• L'Anse aux Meadows

    August 23, 2025 in Canada ⋅ ☁️ 10 °C

    L'Anse aux Meadows is a Canadian National Historic Site and a UNESCO World Heritage Site at the northern tip of Newfoundland. Nearly 1000 years ago, Norse explorers created a settlement here.

    The site is mostly outlines of eight buildings that were constructed with sod over a wooden frame. There's also a full reconstruction complete with actors in costume. Since the Norse who came here needed to be self sufficient, they brought supplies enough to weave will into cloth and even smelt iron to fix their boats.
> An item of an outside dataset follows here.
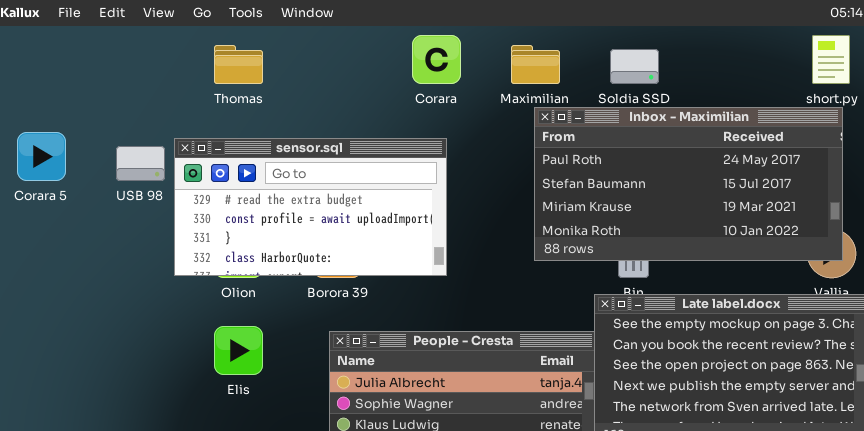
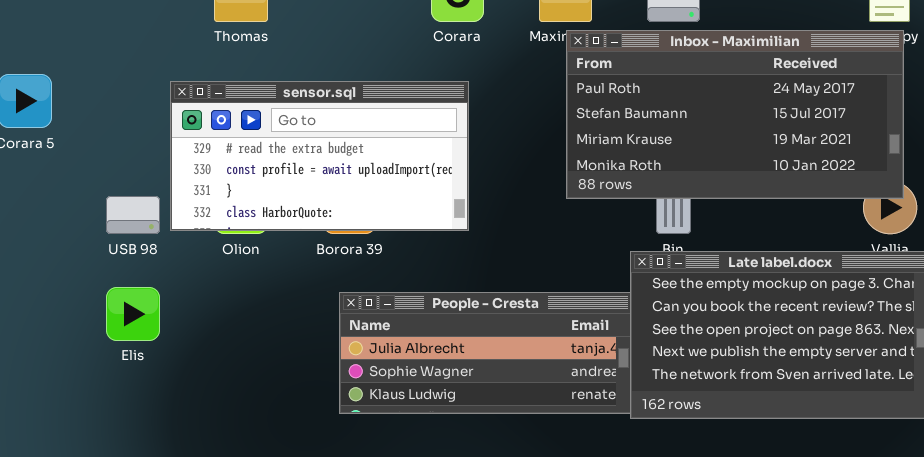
Inbox - Maximilian: [534,107,843,261] -> [566,30,904,199], moved
USB 98: [116,146,165,181] -> [106,196,160,234], moved
Elis: [214,326,263,375] -> [106,287,160,341], moved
    The reconstructed building was impressive cozy, though I suspect would have been incredibly acrid with wood burning stove and a dozen men who only bathed weekly (though they apparently did take hygiene seriously and took baths weekly, unlike other Europeans at the time).

    One fact I'd never considered was that these Norse travelers would have interacted and traded with the local indigenous people. This meeting would have completed the start of global migration for humans starting 10,000 years ago in Africa and spreading east and west across the globe. While humans crossed from Asia to the Americas on a land bridge, crossing the Atlantic required boat technology to advance enough to travel across the wide expanse of ocean.

    Archaeologists suspect that this camp was only used for a span of 20-30 years. The expense of running such a settlement was more than what was returned in resources. And so the camp was abandoned and left as a story in the sagas.